PROVE: S(n) is true for all n >= 1.
PROOF: By induction on the number of ConditionNodes in the tree.


BASE CASE: Prove S(1) is true.

In this case the Condition must be of the form
"Expression < Expression", "Expression == Expression", etc.
Since the parse tree has been correctly built by
assumption, e1 and e2 must be non-null and point to valid
Expression parse trees, and c1 and c2 must be null.
The code invokes e1.interpret() and e2.interpret(), which
leave on the stack the correct value of the first and
second expression. The variable whichComparison must be
one of "<", "==", or ">", and in each case the code
assigns the correct value to "result" and pushes this
value on top of the stack (e.g. if whichComparison is "==",
the value left on the stack is "true" if the value of the
first Expression is equal to the value of the second Expression,
and similarly for the other two comparators.)

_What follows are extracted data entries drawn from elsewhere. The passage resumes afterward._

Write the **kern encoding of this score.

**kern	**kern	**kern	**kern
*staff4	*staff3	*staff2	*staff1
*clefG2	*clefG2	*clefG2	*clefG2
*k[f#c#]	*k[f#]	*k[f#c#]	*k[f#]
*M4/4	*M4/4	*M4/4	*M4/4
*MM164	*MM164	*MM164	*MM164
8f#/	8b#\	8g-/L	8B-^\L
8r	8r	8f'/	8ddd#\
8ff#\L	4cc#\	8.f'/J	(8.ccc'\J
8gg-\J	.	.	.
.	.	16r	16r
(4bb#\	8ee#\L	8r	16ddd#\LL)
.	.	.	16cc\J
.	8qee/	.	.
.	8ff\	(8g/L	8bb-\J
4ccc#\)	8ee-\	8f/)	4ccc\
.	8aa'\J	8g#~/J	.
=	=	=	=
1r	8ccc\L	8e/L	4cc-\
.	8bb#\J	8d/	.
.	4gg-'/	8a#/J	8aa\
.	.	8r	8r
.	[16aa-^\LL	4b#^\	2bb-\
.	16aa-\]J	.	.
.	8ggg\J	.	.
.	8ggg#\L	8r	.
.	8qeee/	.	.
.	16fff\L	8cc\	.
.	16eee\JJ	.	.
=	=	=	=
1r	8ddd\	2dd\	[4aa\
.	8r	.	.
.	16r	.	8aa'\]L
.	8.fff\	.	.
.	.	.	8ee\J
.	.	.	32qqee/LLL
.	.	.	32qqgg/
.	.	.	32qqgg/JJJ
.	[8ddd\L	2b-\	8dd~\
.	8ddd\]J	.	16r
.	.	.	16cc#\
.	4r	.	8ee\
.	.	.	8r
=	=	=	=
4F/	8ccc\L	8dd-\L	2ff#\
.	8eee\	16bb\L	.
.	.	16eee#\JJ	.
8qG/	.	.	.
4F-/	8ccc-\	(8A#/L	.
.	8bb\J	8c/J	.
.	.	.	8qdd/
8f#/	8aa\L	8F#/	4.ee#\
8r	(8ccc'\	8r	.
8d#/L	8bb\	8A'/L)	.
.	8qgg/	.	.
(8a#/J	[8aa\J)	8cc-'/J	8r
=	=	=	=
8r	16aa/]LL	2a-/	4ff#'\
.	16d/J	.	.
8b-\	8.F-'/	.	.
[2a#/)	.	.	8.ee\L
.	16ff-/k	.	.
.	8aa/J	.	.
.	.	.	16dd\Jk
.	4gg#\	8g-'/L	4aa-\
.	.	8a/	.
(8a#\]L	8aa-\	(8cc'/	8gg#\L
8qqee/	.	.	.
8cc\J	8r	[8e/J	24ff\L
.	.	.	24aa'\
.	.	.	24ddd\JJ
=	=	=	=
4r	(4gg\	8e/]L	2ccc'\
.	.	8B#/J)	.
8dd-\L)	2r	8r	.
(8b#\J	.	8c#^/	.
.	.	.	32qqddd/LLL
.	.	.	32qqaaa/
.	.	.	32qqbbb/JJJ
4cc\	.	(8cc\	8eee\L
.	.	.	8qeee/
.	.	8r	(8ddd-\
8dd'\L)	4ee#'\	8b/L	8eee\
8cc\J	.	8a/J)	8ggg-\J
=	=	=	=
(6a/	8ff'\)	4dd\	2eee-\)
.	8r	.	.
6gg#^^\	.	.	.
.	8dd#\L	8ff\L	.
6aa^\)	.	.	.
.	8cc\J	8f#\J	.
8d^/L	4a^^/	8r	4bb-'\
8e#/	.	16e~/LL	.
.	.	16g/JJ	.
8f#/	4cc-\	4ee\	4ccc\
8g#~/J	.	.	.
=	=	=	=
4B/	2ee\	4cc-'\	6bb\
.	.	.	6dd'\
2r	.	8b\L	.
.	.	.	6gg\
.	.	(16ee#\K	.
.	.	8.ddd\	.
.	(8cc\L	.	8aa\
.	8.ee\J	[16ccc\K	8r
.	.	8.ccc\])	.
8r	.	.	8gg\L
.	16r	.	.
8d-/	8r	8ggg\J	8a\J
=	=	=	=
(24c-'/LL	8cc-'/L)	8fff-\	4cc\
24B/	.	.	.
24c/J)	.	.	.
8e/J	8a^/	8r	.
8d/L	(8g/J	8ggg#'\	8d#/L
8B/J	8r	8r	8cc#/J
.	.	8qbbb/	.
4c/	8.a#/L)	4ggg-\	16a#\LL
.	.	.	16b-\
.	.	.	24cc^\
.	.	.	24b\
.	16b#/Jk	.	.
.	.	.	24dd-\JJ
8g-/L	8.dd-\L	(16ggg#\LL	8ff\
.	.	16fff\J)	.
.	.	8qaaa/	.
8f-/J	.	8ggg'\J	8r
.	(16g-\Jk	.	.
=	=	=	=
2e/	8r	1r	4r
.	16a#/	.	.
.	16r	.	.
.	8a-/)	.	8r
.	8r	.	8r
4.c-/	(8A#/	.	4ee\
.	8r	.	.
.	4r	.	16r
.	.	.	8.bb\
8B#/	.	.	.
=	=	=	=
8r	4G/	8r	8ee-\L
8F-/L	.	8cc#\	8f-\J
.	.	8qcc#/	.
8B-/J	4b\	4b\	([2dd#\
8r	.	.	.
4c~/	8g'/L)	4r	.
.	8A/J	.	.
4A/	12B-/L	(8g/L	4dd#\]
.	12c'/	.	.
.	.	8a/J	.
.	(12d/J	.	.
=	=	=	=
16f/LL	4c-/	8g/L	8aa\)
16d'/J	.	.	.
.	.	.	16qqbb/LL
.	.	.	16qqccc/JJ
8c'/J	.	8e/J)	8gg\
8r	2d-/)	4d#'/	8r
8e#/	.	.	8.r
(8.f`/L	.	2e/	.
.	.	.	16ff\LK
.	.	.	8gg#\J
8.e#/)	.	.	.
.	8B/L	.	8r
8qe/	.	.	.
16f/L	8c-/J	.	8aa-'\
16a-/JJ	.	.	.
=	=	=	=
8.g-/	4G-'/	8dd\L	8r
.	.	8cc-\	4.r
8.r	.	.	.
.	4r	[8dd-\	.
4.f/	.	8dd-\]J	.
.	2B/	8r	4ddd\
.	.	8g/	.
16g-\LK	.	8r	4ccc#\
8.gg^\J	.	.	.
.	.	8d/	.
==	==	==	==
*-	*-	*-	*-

Let k be an arbitrary integer >= 1.

INDUCTION HYPOTHESIS: Assume S(i) is true for i = 1,2,...,k.


INDUCTION STEP: S(k+1) is true.

Consider a Condition whose parse tree has more than one
ConditionNode, that is, the root plus some others. The
Condition must be of the form !(Condition) or (Condition) or
(Condition && Condition) or (Condition || Condition).

Consider each case. 

Case (a): The expression is of the form !(Condition).
Then e1=e2=null, c1 is non-null, and c2=null.
The code invokes c1.interpret(). Since c1 points to
a ConditionNode with < k Condition nodes, by induction
c1.interpret() correctly returns on top of the stack
the Boolean value of the condition inside the parenthesis.
Since whichComparison must contain "!",
the code then assigns to "result" the negation of this value,
and this is pushed on the stack, which is correct.

Case (b): The expression is of the form (Condition). Just
like above, except there's no negation involved.

Case (c): The expression is of the form (Condition && Condition).
Then c1 and c2 are both non-null, the code invokes c1.interpret()
and c2.interpret(). By the inductive hypothesis both return the
correct Boolean value on top of the stack for the two conditions
that have to be "anded", and then the code assigns the "and" of the
two Boolean values to "result", which is pushed on the stack.

Case (d): The expression is of the form (Condition || Condition).
Similar to case (c).


INDUCTION CONCLUSION: S(n) is true for all n >= 1.